The film has a soundtrack of the same name and features music supervised by executive producer Berry Gordy. Featured in this film is a DeBarge song, "Rhythm of the Night", written by Diane Warren. The song reached number 3 on the Billboard Hot 100 and number 1 on the Billboard R&B charts. The song was nominated for the Golden Globe Award for Best Original Song at the 43rd Golden Globe Awards. The film's Richard Perry-produced title theme sung by Dwight David was nominated for the Golden Raspberry Award for Worst Original Song at the 6th Golden Raspberry Awards, as was Vanity's song "7th Heaven".

A song on the soundtrack that benefited from critical acclaim was "Upset Stomach", written and performed by Stevie Wonder. It also marked the return of Willie Hutch to Motown with the song "The Glow". Charlene performed the song "Fire" for the soundtrack. The score was composed by Misha Segal. The love theme song called "First Time on a Ferris Wheel" was also composed by Segal with lyrics by Harriet Schock and performed by Smokey Robinson and Syreeta.

== Reception ==
The film's total gross is reported as $33 million against a production budget of $10 million.
 Metacritic, which uses a weighted average, assigned the a score of 59 out of 100, based on 9 critics, indicating "mixed or average" reviews.

Neil Gaiman reviewed The Last Dragon for Imagine magazine, writing, "Will black Kung Fu whiz 'Bruce' Leroy find The Master, defeat wicked Eddie Arcadian, beat Sho-Nuff ('The Shogun of Harlem'), rescue the lovely Laura (Vanity), outsmart the jive-talking Chinese fortune-cookie people, and learn how to get down and boogie?
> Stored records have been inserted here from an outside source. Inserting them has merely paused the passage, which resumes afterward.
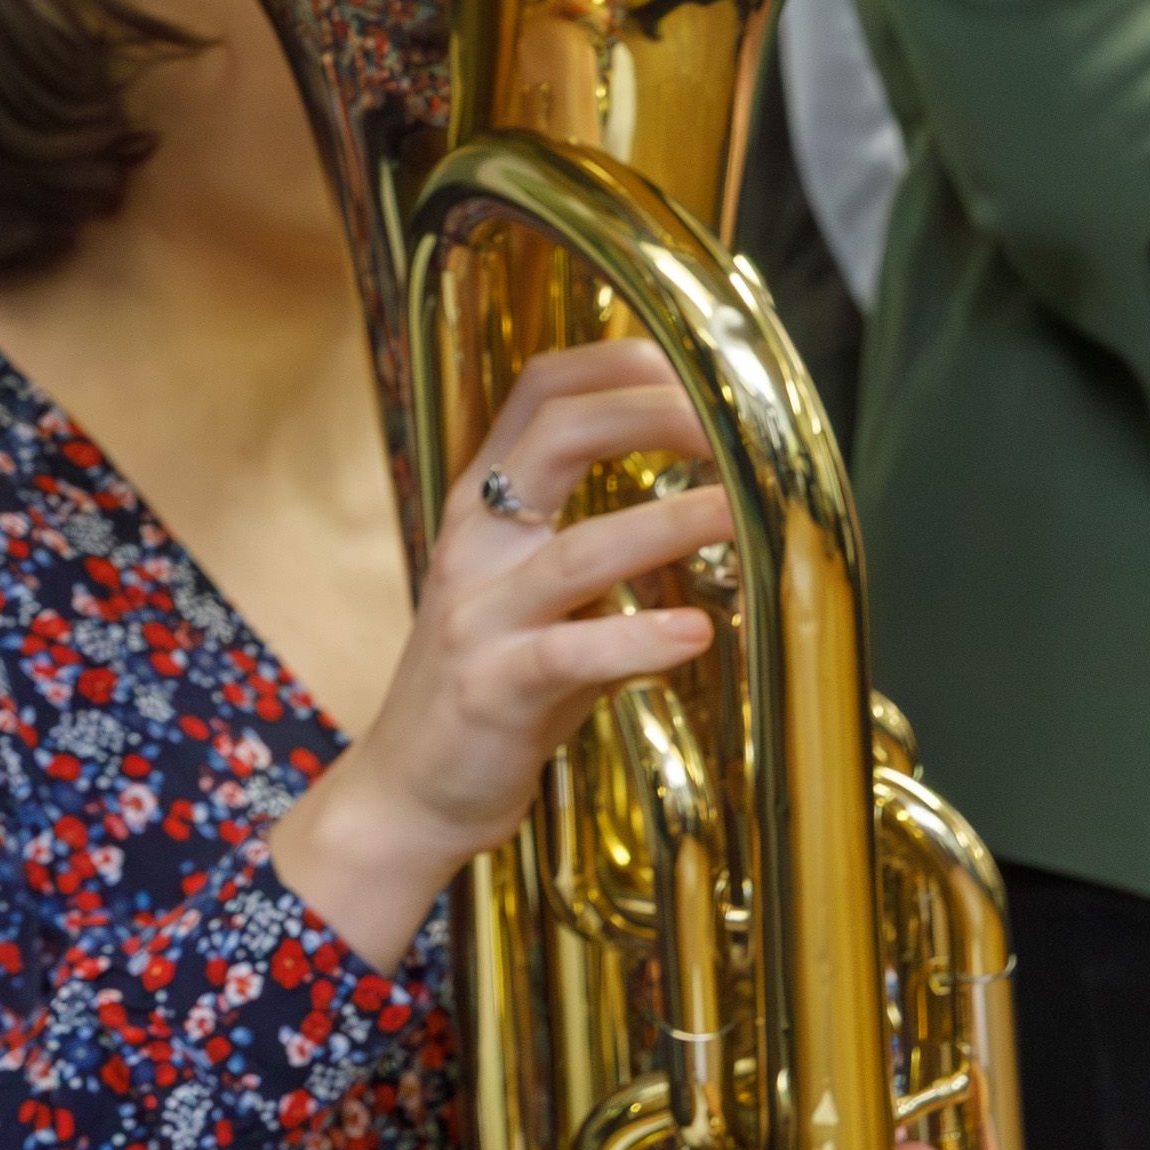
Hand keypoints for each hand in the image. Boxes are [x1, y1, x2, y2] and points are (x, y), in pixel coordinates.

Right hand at [268, 340, 724, 967]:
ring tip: (739, 514)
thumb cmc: (495, 685)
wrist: (410, 786)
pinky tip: (696, 635)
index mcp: (484, 507)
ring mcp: (478, 615)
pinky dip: (638, 639)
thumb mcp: (538, 595)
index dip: (618, 363)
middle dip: (652, 416)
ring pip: (576, 550)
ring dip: (667, 526)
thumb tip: (720, 497)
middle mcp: (475, 544)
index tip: (696, 366)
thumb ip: (602, 542)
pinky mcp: (492, 687)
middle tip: (735, 429)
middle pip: (555, 437)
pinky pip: (570, 653)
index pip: (538, 391)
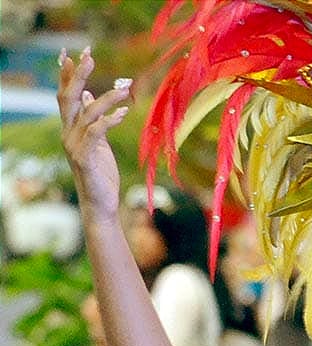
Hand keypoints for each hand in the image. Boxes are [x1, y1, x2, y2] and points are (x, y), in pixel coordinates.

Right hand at [57, 47, 130, 220]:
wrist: (102, 206)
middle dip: (77, 75)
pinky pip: (96, 133)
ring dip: (106, 98)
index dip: (68, 75)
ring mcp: (74, 147)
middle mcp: (68, 135)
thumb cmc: (101, 175)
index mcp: (71, 130)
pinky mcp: (85, 159)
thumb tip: (89, 96)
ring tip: (125, 89)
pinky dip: (109, 121)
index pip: (66, 97)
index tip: (75, 53)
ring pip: (87, 114)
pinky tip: (122, 113)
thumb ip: (93, 120)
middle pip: (68, 99)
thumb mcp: (98, 144)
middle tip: (89, 56)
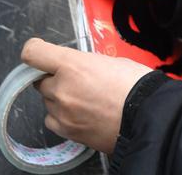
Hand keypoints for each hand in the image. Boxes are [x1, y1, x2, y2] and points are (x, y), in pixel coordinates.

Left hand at [21, 38, 151, 153]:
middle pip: (41, 80)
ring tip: (86, 101)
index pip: (33, 53)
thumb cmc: (136, 85)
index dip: (36, 50)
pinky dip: (62, 117)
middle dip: (55, 79)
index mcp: (72, 65)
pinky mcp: (67, 131)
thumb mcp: (111, 61)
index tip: (41, 53)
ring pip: (48, 101)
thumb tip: (75, 69)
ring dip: (60, 99)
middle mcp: (61, 88)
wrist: (149, 116)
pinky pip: (53, 120)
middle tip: (77, 82)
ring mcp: (62, 112)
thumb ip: (84, 64)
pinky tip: (82, 115)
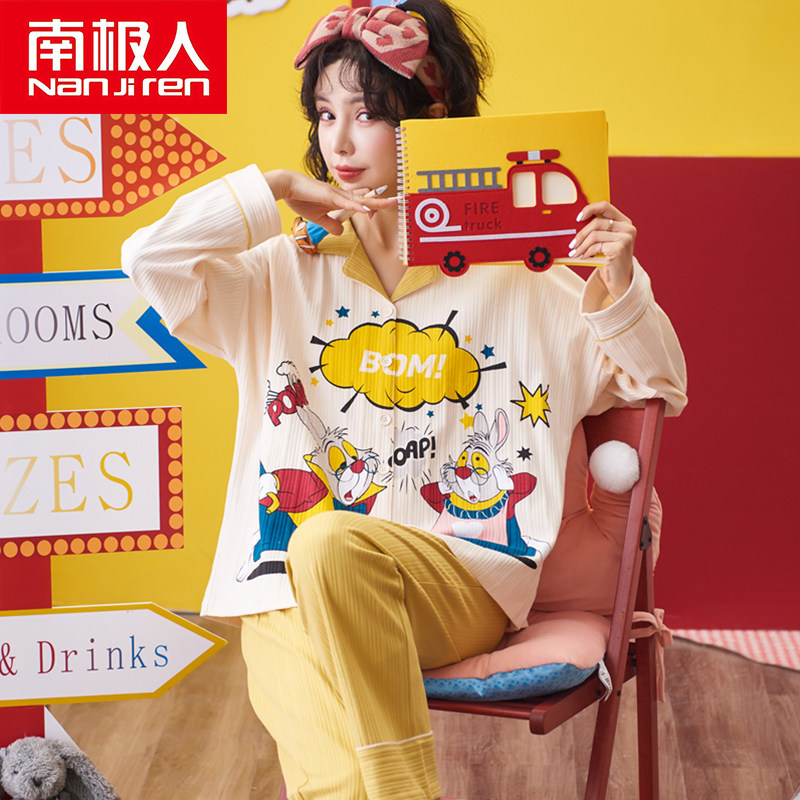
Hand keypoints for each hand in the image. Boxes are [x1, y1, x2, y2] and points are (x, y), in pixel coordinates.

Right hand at [264, 169, 394, 234]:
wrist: (286, 186)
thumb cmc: (300, 198)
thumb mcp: (317, 218)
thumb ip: (330, 224)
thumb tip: (341, 232)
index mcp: (338, 199)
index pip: (359, 201)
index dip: (370, 203)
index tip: (382, 204)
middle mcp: (341, 195)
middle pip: (365, 199)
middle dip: (382, 201)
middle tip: (398, 200)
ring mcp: (337, 194)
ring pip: (361, 199)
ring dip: (377, 202)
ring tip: (393, 202)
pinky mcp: (330, 196)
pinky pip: (347, 203)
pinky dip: (358, 206)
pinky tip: (368, 209)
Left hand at [569, 201, 636, 300]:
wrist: (620, 280)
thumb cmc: (610, 260)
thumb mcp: (605, 241)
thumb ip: (597, 230)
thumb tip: (576, 223)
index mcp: (624, 222)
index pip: (605, 206)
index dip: (589, 209)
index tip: (577, 218)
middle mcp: (628, 228)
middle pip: (596, 222)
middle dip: (581, 234)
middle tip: (571, 244)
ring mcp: (625, 237)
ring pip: (594, 235)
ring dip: (581, 245)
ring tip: (574, 252)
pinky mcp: (619, 248)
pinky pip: (596, 246)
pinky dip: (587, 252)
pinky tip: (583, 257)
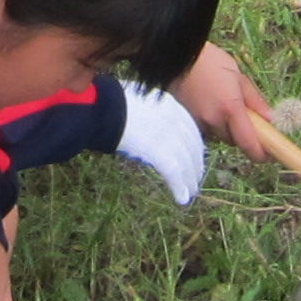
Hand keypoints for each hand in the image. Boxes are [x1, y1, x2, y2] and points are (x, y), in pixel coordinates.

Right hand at [112, 83, 207, 204]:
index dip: (195, 147)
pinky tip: (181, 198)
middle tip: (195, 178)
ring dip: (189, 180)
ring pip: (185, 162)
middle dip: (195, 165)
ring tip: (190, 192)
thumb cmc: (112, 104)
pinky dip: (179, 186)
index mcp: (170, 105)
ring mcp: (167, 135)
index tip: (196, 158)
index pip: (190, 129)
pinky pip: (173, 172)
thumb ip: (152, 114)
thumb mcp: (140, 102)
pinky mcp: (158, 150)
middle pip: (191, 147)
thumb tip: (150, 129)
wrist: (104, 108)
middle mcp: (174, 119)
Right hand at [168, 43, 271, 161]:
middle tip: (249, 116)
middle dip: (245, 134)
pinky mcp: (190, 121)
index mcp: (230, 108)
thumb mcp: (238, 76)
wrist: (175, 57)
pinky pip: (210, 130)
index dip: (262, 154)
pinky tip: (213, 104)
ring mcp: (200, 123)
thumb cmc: (210, 61)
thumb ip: (254, 100)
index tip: (271, 153)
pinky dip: (216, 123)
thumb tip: (270, 119)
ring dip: (229, 128)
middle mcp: (214, 120)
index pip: (249, 144)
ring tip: (226, 104)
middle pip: (236, 141)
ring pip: (222, 136)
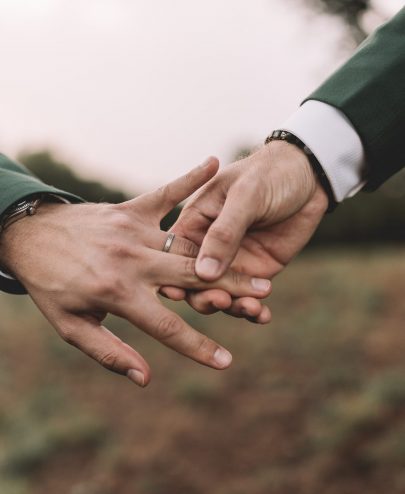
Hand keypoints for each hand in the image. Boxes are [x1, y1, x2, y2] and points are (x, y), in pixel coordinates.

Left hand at [0, 160, 270, 385]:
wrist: (28, 236)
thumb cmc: (51, 286)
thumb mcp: (72, 327)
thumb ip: (109, 353)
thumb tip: (145, 378)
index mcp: (117, 293)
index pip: (167, 327)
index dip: (199, 348)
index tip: (227, 363)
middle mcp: (131, 262)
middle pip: (192, 280)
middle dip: (231, 291)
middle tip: (264, 299)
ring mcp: (133, 232)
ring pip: (189, 247)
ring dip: (226, 257)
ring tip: (261, 266)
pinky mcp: (130, 208)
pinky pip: (165, 194)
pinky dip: (188, 179)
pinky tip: (213, 163)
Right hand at [164, 141, 327, 318]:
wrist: (309, 175)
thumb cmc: (269, 174)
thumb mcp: (245, 196)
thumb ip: (225, 233)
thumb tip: (204, 272)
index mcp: (194, 224)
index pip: (174, 256)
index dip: (173, 276)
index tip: (177, 293)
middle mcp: (208, 248)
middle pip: (195, 283)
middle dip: (206, 297)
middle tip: (222, 301)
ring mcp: (233, 262)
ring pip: (222, 295)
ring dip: (233, 307)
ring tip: (251, 309)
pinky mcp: (257, 272)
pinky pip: (249, 297)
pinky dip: (254, 310)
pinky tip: (262, 315)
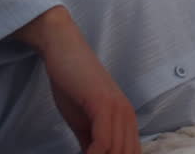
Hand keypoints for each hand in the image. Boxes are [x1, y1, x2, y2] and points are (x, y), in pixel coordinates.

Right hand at [14, 7, 139, 153]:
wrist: (64, 51)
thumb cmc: (72, 84)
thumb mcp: (82, 121)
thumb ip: (91, 141)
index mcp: (126, 119)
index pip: (130, 153)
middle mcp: (128, 115)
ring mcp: (118, 109)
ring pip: (117, 152)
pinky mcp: (104, 104)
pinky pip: (104, 141)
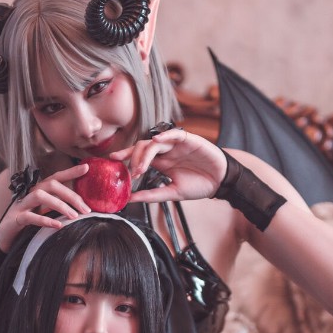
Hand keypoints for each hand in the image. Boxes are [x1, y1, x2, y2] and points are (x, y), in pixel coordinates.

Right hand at [0, 164, 91, 251]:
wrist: (5, 237)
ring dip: (59, 205)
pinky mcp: (15, 219)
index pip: (56, 177)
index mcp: (38, 190)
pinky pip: (30, 217)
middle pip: (50, 185)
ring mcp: (20, 205)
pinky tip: (58, 225)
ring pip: (39, 196)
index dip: (70, 172)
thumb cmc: (27, 223)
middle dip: (70, 195)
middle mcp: (29, 193)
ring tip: (74, 217)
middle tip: (86, 209)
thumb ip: (58, 206)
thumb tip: (81, 207)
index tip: (87, 168)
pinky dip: (45, 220)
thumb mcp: (44, 212)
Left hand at [110, 127, 226, 202]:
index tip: (112, 160)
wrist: (220, 183)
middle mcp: (166, 151)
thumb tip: (130, 198)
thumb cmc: (199, 186)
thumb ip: (151, 194)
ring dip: (145, 153)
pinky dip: (165, 136)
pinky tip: (157, 141)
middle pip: (143, 147)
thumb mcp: (172, 193)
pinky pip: (174, 134)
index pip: (139, 155)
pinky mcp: (189, 140)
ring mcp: (177, 144)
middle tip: (131, 171)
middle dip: (133, 157)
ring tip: (141, 167)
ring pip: (155, 142)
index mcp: (161, 162)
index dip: (126, 156)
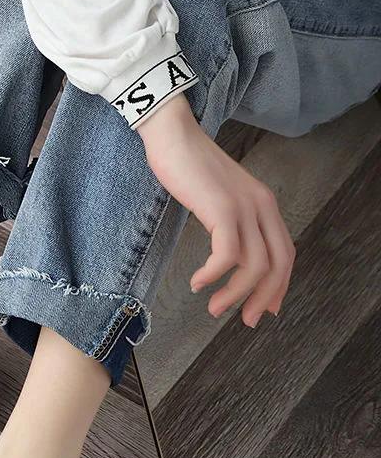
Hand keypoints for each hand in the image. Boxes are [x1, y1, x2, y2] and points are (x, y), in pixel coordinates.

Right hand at [137, 95, 294, 326]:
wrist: (173, 137)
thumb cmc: (189, 169)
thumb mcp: (219, 201)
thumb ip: (232, 227)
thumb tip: (233, 262)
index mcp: (265, 205)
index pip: (284, 254)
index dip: (278, 287)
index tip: (264, 310)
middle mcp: (262, 206)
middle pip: (276, 265)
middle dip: (262, 298)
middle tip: (245, 320)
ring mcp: (244, 207)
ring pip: (253, 265)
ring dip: (234, 294)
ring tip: (213, 307)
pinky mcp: (222, 209)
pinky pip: (227, 254)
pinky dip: (213, 275)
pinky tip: (198, 282)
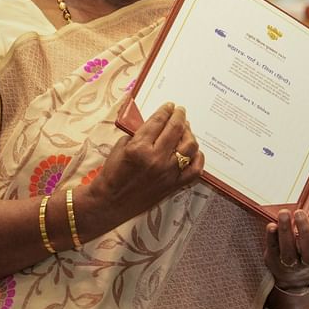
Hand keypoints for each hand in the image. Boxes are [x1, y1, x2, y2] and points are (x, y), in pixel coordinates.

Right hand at [81, 103, 204, 231]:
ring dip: (189, 134)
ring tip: (186, 129)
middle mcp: (156, 159)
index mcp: (139, 148)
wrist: (110, 202)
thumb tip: (156, 124)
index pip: (158, 122)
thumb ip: (139, 134)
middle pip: (176, 130)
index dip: (165, 111)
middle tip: (180, 111)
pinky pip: (195, 170)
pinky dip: (198, 158)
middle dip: (179, 116)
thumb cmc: (112, 174)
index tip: (170, 105)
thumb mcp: (120, 147)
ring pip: (189, 147)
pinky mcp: (174, 185)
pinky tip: (194, 151)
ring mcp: (168, 173)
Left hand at [264, 209, 308, 290]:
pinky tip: (271, 226)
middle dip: (304, 231)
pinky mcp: (274, 261)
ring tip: (284, 213)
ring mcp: (291, 265)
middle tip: (299, 213)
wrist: (293, 276)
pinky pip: (273, 249)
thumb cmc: (306, 249)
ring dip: (285, 231)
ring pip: (288, 252)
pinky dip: (271, 237)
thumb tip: (308, 205)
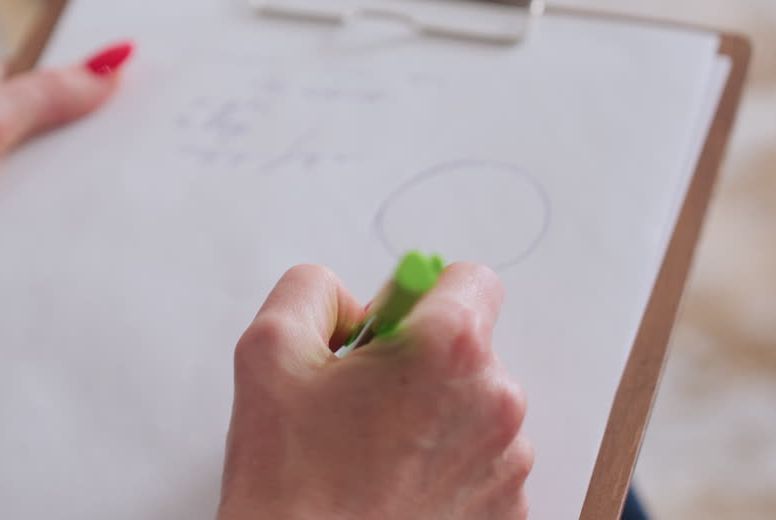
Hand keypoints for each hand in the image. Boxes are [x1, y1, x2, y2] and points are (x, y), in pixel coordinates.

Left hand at [0, 41, 132, 305]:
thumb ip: (47, 94)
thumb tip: (111, 61)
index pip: (47, 86)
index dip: (92, 88)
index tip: (145, 91)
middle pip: (53, 145)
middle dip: (89, 154)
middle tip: (150, 154)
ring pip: (46, 198)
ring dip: (70, 205)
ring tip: (127, 203)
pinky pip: (30, 242)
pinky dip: (52, 244)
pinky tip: (86, 247)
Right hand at [219, 263, 531, 519]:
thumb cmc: (292, 482)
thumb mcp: (269, 348)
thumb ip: (312, 290)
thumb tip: (347, 301)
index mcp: (448, 350)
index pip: (470, 279)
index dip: (419, 296)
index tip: (386, 330)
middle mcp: (494, 403)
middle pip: (468, 346)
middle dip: (417, 360)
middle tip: (359, 399)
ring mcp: (506, 464)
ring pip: (473, 406)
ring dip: (431, 414)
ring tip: (370, 449)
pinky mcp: (505, 511)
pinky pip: (479, 460)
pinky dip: (442, 463)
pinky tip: (393, 483)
Very probably."

In 2002, a paper in the Journal of Asian American Studies applauded the strong character development of the black hero Leroy, who reverses the stereotype of the typical Asian in an action film. The hero, while learning from an Asian Zen master (Thomas Ikeda), learns to use his internal strength and aura to overcome obstacles.

== In popular culture ==

In the LMFAO song "Sexy and I Know It" from their 2011 album Sorry for Party Rocking, rapper Redfoo references having "The Glow" and Bruce Leeroy. Redfoo is the son of music executive Berry Gordy, who also produced The Last Dragon.

Schoolboy Q references Bruce Leeroy and the glow during his feature on the Gorillaz song "Pac-Man" from their 2020 album Song Machine, Season One: Strange Timez.

As Little Movie Moments notes on their eponymous blog, "In the movie Raya and the Last Dragon (2021), Sisu says 'I got the glow!' which is a shout out to the movie The Last Dragon (1985)".